### EXCERPT TO READ
DOH: Precautions in place, as Filipinos quarantined at New Clark City

Kristine Sabillo, ABS-CBN News

Posted at Feb 26 2020 09:32 PM | Updated as of Feb 26 2020 10:54 PM

The DOH said protocols are in place to ensure the safety of Tarlac residents, as more than 400 Filipinos are being observed at New Clark City, in Capas town for signs of COVID-19. George Calvelo, ABS-CBN News/file

MANILA -- The Department of Health on Wednesday said protocols are in place to ensure the safety of Tarlac residents, as more than 400 Filipino repatriates are being observed at New Clark City, in Capas town for signs of COVID-19.

On Tuesday evening, 445 Filipinos from the Diamond Princess cruise ship arrived in the Philippines and were immediately brought to the quarantine facility at New Clark City, alongside 13 government personnel who assisted in the repatriation.

Health Secretary Francisco Duque III, during a press conference on Wednesday, emphasized that only those who tested negative for COVID-19 were allowed to go home.

### WORK ORDER A
From the report on the New Clark City quarantine, reproduce the passage starting with "On Tuesday evening, 445" and going on through "in the repatriation.".
### WORK ORDER B
According to the report on the New Clark City quarantine, how many Filipinos from the Diamond Princess cruise ship arrived in the Philippines on Tuesday evening?
### WORK ORDER C
Shorten the paragraph of the New Clark City quarantine report that begins "On Tuesday evening" into a bulleted list of its main facts.

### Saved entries
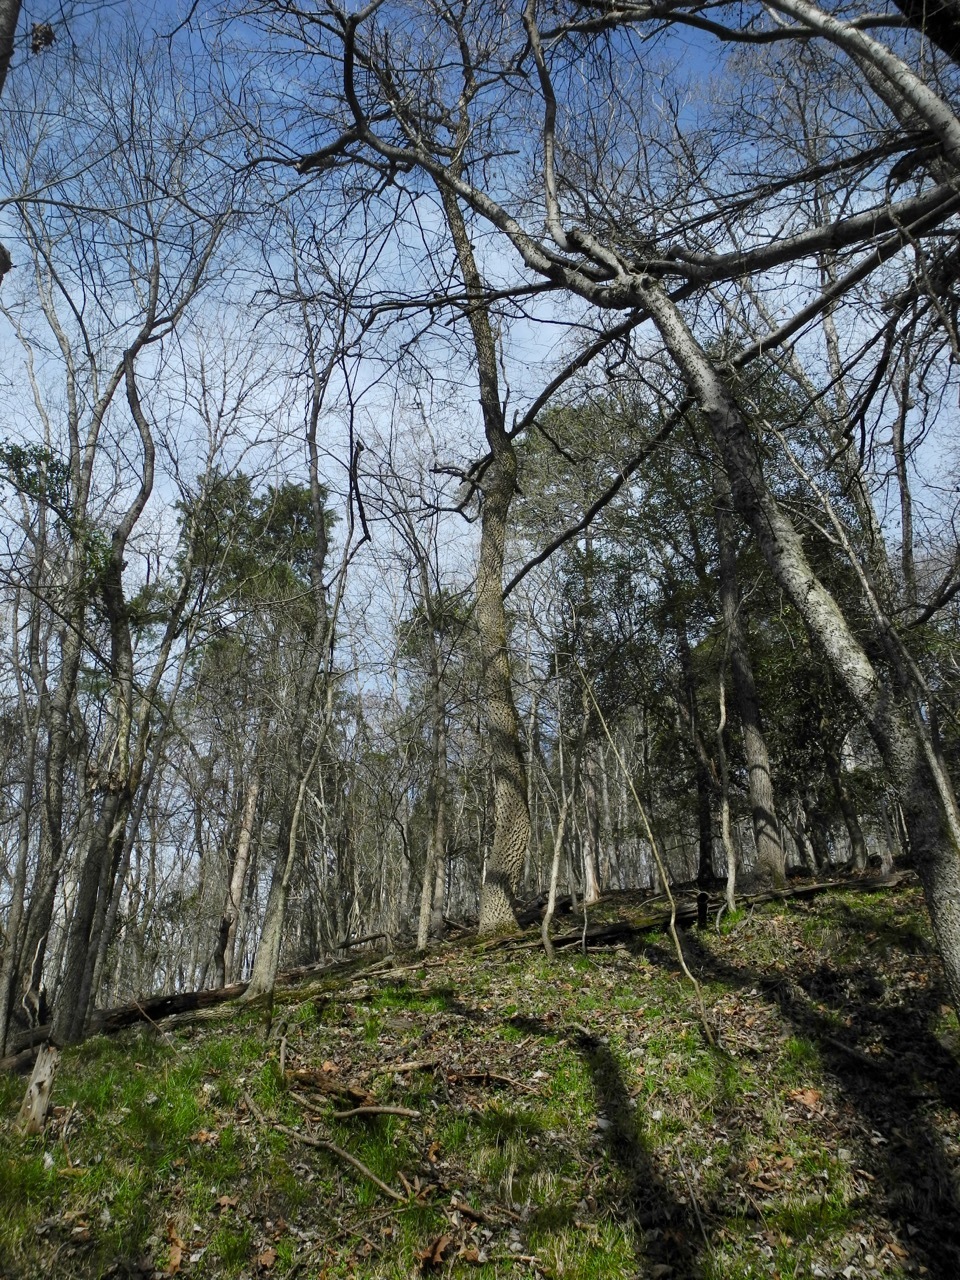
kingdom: Plantae
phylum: Tracheophyta
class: Magnoliopsida
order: Cornales
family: Nyssaceae
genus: Nyssa
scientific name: Nyssa sylvatica
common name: Black tupelo
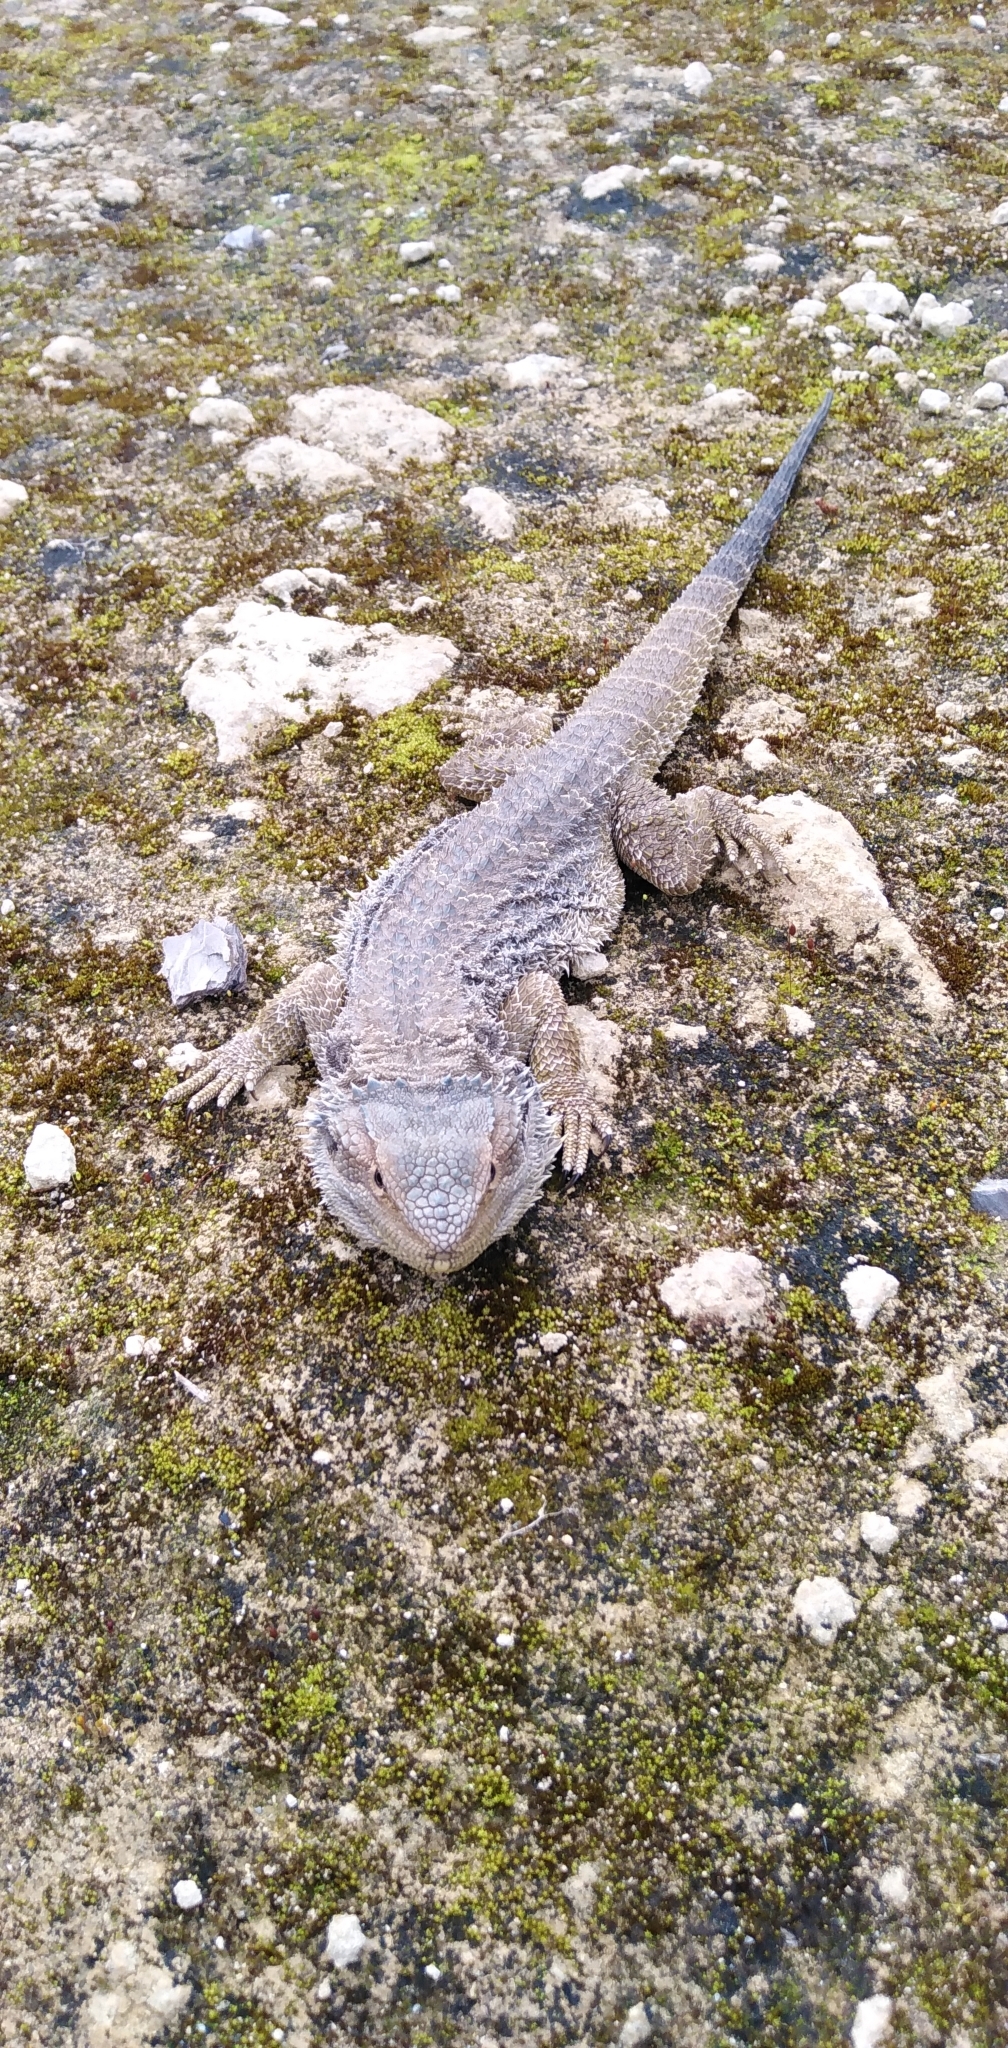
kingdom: Animalia
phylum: Chordata
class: Squamata
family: Agamidae
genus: Pogona
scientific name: Pogona barbata
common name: Bearded dragon
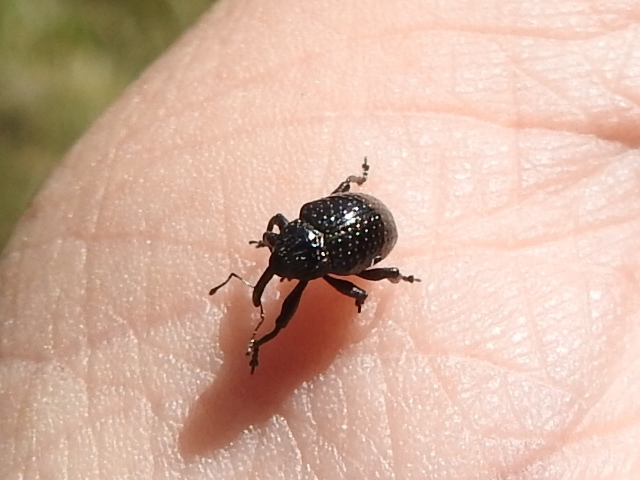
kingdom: Animalia
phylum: Arthropoda
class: Insecta
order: Coleoptera
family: Curculionidae
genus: Chalcodermus
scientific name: Chalcodermus inaequicollis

### EXERCISE RESULT A
On Tuesday evening, 445 Filipinos from the Diamond Princess cruise ship arrived in the Philippines and were immediately brought to the quarantine facility at New Clark City, alongside 13 government personnel who assisted in the repatriation.

### EXERCISE RESULT B
445

### EXERCISE RESULT C
- Arrived Tuesday evening: 445 Filipinos from the Diamond Princess cruise ship
- Taken straight to the quarantine facility at New Clark City
- Joined by 13 government personnel who helped with the repatriation